[ROCm] [Feature] [Doc] [Dockerfile] Support Per-Token-Activation Per-Channel-Weight FP8 Quantization Inferencing #12501

tjtanaa · 2025-01-28T06:44:26Z

Support Per-Token-Activation Per-Channel-Weight FP8 Quantization Inferencing

Note: This PR feature requires ROCm 6.3 and later and GPU Arch MI300 and later.

Description

This PR involves the following enhancements

This is a PR specific to support Per-Token-Activation Per-Channel-Weight (PTPC-FP8) FP8 Quantization Inferencing.
The model will be quantized on-the-fly from BFloat16 to FP8. Model weight which are store in Float16 will need to be casted into BFloat16.
It used PyTorch latest rowwise scaled GEMM feature in torch._scaled_mm which is introduced in [ROCm] hipblaslt rowwise f8 gemm pytorch/pytorch#144432 , which speeds up current naive implementation by at least 2 times. For more details check out the Performance section

To support this feature, the Dockerfile.rocm_base PyTorch repo commit has been updated to 3a585126.
Dockerfile.rocm is left untouched as the base image is referencing to AMD docker hub registry. That base image at this point in time has already installed with PyTorch repo commit 3a585126.

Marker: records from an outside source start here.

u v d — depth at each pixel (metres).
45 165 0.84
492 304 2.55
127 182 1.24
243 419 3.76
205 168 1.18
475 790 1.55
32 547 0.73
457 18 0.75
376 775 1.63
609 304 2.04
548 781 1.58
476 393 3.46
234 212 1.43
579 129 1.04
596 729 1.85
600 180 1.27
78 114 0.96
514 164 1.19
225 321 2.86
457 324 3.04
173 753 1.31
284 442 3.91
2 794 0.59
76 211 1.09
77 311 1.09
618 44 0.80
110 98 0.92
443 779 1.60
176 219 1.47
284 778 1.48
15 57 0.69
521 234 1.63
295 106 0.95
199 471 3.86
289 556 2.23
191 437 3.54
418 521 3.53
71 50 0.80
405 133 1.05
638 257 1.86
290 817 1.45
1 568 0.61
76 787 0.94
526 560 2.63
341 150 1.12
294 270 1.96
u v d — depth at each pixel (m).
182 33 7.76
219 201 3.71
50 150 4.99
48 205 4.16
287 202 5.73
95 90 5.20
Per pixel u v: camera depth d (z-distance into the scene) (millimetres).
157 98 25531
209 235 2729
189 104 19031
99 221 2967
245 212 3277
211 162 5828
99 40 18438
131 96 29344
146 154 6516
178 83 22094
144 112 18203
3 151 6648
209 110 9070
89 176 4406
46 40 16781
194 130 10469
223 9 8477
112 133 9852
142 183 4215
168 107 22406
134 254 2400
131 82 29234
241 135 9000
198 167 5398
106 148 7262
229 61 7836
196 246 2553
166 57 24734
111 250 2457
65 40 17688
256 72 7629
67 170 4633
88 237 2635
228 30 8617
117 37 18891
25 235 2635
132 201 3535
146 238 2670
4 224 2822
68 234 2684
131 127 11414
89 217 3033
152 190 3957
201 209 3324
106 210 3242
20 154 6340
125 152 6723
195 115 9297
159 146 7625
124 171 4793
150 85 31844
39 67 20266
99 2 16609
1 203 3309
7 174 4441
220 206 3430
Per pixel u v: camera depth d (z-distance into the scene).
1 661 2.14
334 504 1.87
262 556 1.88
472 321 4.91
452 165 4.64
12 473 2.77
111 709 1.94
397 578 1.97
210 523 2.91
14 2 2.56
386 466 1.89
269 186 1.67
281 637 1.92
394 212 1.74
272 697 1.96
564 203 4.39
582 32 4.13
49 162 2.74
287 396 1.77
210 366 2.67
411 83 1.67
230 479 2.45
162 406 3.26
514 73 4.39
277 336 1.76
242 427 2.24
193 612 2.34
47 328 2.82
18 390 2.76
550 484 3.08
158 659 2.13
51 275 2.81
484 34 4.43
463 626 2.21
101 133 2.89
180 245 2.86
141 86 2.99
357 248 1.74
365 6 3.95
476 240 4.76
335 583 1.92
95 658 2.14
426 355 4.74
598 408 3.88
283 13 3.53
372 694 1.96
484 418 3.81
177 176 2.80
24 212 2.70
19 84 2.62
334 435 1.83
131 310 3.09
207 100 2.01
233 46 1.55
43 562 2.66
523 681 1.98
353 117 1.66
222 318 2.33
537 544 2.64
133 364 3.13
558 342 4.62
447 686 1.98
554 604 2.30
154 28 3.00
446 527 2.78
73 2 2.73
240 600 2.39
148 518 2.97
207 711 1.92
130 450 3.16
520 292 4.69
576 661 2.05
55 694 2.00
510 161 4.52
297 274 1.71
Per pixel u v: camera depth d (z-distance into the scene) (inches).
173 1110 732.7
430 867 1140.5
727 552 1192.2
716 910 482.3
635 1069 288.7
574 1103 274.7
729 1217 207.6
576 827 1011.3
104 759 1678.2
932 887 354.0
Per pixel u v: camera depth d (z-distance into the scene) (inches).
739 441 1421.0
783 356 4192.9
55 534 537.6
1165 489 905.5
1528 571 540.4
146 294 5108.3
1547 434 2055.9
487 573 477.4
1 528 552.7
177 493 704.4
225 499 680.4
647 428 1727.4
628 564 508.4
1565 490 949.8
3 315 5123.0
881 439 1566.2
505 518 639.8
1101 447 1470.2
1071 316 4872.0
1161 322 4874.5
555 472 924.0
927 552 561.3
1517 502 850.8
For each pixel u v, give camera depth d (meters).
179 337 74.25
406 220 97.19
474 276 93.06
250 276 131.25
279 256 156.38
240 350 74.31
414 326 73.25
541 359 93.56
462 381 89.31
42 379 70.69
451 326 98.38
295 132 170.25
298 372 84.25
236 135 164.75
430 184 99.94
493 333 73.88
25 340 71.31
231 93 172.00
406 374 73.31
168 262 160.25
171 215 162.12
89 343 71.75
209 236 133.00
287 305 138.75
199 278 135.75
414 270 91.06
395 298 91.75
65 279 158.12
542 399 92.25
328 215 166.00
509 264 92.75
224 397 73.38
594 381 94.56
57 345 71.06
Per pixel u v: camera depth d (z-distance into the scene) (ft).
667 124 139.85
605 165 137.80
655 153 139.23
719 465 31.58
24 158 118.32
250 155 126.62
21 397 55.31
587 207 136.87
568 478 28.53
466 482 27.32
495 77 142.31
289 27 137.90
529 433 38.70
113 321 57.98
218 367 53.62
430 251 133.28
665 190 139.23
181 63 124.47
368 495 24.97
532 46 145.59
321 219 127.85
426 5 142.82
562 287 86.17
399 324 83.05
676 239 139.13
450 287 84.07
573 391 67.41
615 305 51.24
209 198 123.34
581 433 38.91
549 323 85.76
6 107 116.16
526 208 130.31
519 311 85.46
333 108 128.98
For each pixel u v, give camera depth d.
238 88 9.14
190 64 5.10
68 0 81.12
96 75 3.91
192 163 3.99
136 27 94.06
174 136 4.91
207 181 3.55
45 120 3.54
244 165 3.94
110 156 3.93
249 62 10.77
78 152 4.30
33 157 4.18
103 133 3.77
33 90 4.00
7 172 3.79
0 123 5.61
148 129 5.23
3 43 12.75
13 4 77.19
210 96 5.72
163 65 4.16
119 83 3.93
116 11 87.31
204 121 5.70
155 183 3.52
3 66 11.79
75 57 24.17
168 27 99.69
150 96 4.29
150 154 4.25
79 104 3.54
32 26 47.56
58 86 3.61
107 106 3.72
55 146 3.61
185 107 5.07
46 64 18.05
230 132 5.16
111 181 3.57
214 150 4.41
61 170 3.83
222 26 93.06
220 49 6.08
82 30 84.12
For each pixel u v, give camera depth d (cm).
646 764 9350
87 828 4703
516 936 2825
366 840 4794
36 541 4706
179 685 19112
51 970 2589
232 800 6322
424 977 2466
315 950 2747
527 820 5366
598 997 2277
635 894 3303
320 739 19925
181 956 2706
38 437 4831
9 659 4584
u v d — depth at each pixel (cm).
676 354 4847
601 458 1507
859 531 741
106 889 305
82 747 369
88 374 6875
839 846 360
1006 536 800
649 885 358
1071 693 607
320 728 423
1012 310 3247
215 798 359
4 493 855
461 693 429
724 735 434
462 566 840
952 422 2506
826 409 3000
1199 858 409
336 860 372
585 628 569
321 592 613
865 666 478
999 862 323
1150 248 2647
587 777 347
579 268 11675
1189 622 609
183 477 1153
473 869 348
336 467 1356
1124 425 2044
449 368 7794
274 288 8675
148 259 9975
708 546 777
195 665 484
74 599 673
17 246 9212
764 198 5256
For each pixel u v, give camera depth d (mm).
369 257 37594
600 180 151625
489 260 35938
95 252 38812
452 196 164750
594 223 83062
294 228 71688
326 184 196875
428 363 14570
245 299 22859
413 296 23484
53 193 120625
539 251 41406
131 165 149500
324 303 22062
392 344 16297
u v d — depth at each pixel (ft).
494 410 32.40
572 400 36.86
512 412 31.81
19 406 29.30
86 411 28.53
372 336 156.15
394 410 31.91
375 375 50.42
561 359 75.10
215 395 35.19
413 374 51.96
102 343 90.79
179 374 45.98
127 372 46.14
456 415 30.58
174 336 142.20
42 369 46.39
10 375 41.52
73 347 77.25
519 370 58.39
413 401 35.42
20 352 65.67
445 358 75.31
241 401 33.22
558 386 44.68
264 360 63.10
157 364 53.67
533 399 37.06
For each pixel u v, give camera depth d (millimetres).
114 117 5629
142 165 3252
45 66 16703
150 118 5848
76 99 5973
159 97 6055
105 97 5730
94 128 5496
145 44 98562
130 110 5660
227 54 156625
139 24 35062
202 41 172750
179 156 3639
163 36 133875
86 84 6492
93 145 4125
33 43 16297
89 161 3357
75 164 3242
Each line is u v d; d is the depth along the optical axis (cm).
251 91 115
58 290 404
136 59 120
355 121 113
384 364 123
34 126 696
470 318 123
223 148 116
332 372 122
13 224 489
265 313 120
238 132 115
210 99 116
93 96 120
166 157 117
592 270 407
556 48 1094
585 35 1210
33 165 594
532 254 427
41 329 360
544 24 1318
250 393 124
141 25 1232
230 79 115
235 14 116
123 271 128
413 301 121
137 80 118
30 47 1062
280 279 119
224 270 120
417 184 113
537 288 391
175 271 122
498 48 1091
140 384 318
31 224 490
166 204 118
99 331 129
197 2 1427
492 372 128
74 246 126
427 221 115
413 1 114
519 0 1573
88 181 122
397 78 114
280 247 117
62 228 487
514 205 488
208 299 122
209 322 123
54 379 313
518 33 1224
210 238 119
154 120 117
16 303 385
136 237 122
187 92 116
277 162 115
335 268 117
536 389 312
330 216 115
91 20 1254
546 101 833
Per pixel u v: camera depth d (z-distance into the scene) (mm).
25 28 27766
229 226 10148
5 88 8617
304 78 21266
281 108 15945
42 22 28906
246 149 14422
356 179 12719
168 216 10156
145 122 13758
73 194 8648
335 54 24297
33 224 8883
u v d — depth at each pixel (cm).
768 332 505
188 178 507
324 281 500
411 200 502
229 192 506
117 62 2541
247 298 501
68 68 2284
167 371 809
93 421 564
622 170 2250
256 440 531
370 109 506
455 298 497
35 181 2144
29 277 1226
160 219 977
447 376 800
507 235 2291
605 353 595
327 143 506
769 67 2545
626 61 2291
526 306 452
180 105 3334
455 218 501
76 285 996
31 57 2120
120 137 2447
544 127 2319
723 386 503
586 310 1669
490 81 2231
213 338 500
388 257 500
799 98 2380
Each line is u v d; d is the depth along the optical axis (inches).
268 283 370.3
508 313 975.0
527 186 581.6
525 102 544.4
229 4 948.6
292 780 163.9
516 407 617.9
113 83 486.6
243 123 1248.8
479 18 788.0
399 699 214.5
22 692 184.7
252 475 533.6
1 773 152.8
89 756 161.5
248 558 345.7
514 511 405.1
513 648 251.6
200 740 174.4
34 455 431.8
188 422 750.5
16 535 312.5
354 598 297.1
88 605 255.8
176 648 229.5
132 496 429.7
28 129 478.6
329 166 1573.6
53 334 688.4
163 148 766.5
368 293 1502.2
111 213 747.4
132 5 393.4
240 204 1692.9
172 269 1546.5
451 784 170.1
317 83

Small enhancement. The documentation has been updated to ROCm 6.3 and various commits in the installation step has been updated to match the commits in Dockerfile.rocm_base.

Performance

Perplexity Test

Model: Llama-3.1-8B-Instruct
Dataset: Wikitexts
GPU: MI300X

Model	Quantization	KVCacheDtype	Tasks	Metric	Metric Score
Llama-3.1-8B-Instruct/	auto (bf16)	auto (bf16)	wikitext	word_perplexity	9.4281
Llama-3.1-8B-Instruct/	fp8	fp8_e4m3	wikitext	word_perplexity	9.5124
Llama-3.1-8B-Instruct/	ptpc_fp8	fp8_e4m3	wikitext	word_perplexity	9.5093
Llama-3.1-8B-Instruct/	ptpc_fp8 (naive)	fp8_e4m3	wikitext	word_perplexity	9.5095

Speed Test (Old naive implementation vs torch._scaled_mm rowwise scaled GEMM feature)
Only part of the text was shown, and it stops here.